Pleasure Needs No Politics by B. D. McClay, published in Gawker
McClay’s essay masterfully pulls apart the way in which so many elements of simply being a human being have become “radical,” or “revolutionary,” in contemporary discourse.
The Craziest Sports Story of 2021 is FC Sheriff by Grant Wahl, published in Wahl’s Substack
Wahl’s travelog from his time in one of eastern Europe’s strangest regions is a mad read that even non-sports fans will enjoy, I think.
Loving Lies by Bill Adair, published in Airmail
This story catches up with Stephen Glass, a former journalist who was fired after being caught fabricating stories in multiple outlets. It tells the story of his life after journalism and his wife’s tragic death caused by early-onset Alzheimers.
Growing My Faith in the Face of Death by Tim Keller, published in The Atlantic
Keller’s essay concerns his reckoning with his own death in the aftermath of learning that he had pancreatic cancer and going through this experience after 45 years of pastoral ministry and regularly counseling people who are dying and even writing a book about dying.

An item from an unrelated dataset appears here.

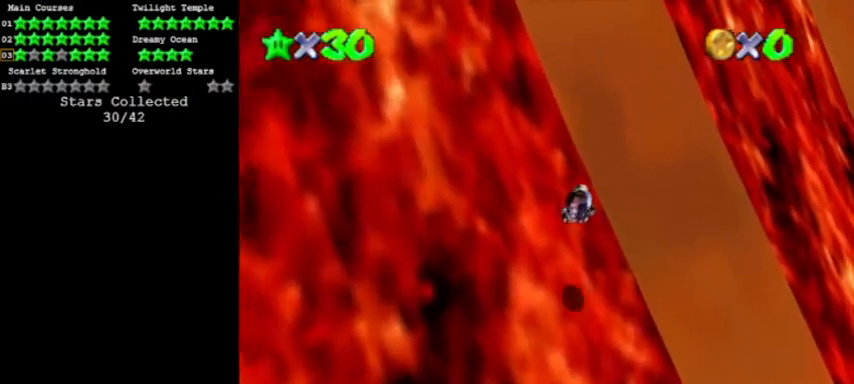
Gameplay with a controller (Nintendo layout); each line is a JSON object with the inputs held at the frame after it. "events" lists button and stick changes between this image and that frame as [ms after this image, input, new state], when the widget could be followed in between. Not read: L3 R3.
{"buttons": [], "left_stick": "right", "events": [[334, "C_RIGHT", "down"], [334, "left_stick", "right"], [501, "C_RIGHT", "up"]]}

You Aren’t Mad at the SATs by Freddie deBoer, published in his Substack
I subscribed to his Substack the moment deBoer launched it. This essay is a good example of him at his best: Incisive, relentlessly focused on the problem, and unconcerned with currying favor from anyone.
I Became a Mother at 25, and I’m Not Sorry I Didn’t Wait by Elizabeth Bruenig, published in the New York Times
Bruenig continues to be one of my favorite writers. I think I’ve included her in the Eliot Awards almost every year I’ve been doing this. This column is another excellent example of why I find her work so helpful.
What If People Don’t Want a Career? by Charlie Warzel, published in Warzel’s Substack
This edition of Warzel’s newsletter offers one of the most clearly stated critiques of how work and professional life actually functions in the US today. A lot of people just want a job that pays a decent wage and offers some not-unreasonable benefits. Meanwhile, many members of the capitalist class want people who dedicate their lives to their work and ground their concept of identity in their professional life.
A 25-Year-Old Bet Comes Due: Has Tech Destroyed Society? by Steven Levy, published in Wired
Levy tells the story of a bet made in 1995 between tech critic Kirkpatrick Sale and a Wired co-founder asking whether or not tech would destroy society.